There might be compatibility issues with PTX code generated by CUDA 11 on the older of these OptiX versions.
CUDA 10.x should work without issues if you compile against SM 5.0 (Maxwell).
I wish there was compatibility table up front. (Cuda/Optix/Driver)
Again, always refer to the OptiX release notes for the recommended drivers and CUDA toolkits per OptiX version.
That is listed under System Requirements on the very first page there.
Thank you for your kind response. I have now moved to P4 GPU (Pascal arch). optixDeviceQuery works :)).
But example with optixConsole fails
./optixConsole
OptiX error: NVRTC Compilation failed.
nvrtc: error: invalid value for --gpu-architecture (-arch)
Is this because I am using Cuda 11 instead of Cuda 10.x ??
Yes, that could be a problem. Which --gpu-architecture did it use?
CUDA 11 removed support for SM 3.0 (early Kepler) and deprecated all SM versions up to and including 5.0 (Maxwell).
If it tried to compile for SM 3.0 that should fail on CUDA 11.
Note that you can disable the use of the CUDA runtime compiler NVRTC for the SDK examples globally by deselecting the CUDA_NVRTC_ENABLED
switch inside the CMake GUI.
Then the CUDA source code will be pre-compiled using the NVCC compiler.
The OptiX 7.1.0 SDK examples use SM 6.0 (Pascal) by default to not get the CUDA 11 deprecation warnings.
If you want to run the examples on Maxwell, you’d need to change the target SM version down to 5.0 again.
https://forums.developer.nvidia.com/t/optix-7-1-issue-with-running-samples-on-a-maxwell-card/140118/2
Note that the built SDK examples will only work at their original location unless there are two environment variables set.
Look at the functions getSampleDir() and samplePTXFilePath().
Here’s why: https://forums.developer.nvidia.com/t/sdk-samples-sutil-getptxstring-file-path/70963/2
Thank you for the detailed help. I finally managed to get to run the examples thanks to you.
What is the best way to turn off just in time compilation. Just commenting the line in config file sufficient?. I am not too famliar with cmake. I don’t use GUI.

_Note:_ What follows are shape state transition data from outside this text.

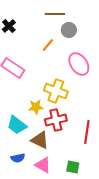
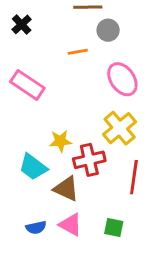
orange line: (48, 45) -> (78, 52), turned 40
yellow cross: (56, 91) -> (120, 128), moved, turned 30
blue semicircle: (18, 158) -> (36, 228), moved

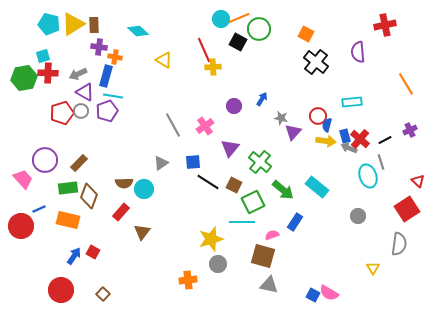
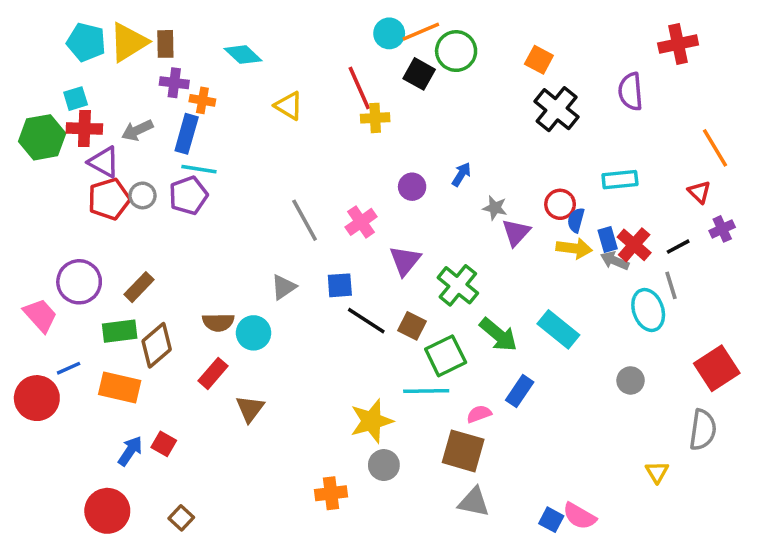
purple triangle: (85, 92) -> (104, 162), moved
red triangle: (418, 181) -> (699, 192), moved
brown diamond: (89, 196) -> (157, 345), turned 30

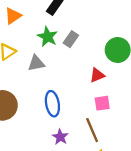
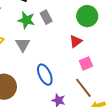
gray rectangle: (71, 39) -> (46, 17), turned -48
gray triangle: (36, 63) -> (23, 45), turned -35

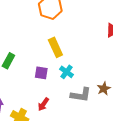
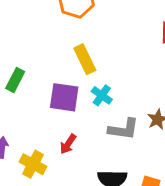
purple square: (41, 73) -> (64, 97), size x1.5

// Signal whether to use NVRTC or not
#cmakedefine01 CUDA_NVRTC_ENABLED
// NVRTC compiler options
#define CUDA_NVRTC_OPTIONS @CUDA_NVRTC_OPTIONS@
Just search for CUDA_NVRTC_ENABLED inside the provided OptiX SDK CMakeList.txt files, not inside your build folder which already generated the solution with that setting.
Find this CMake set() instruction:
# Select whether to use NVRTC or NVCC to generate PTX
set(CUDA_NVRTC_ENABLED ON CACHE BOOL "Use NVRTC to compile PTX at run-time instead of NVCC at build-time")
and change the default value from ON
to OFF
.
Then delete the CMake cache and generate the solution again.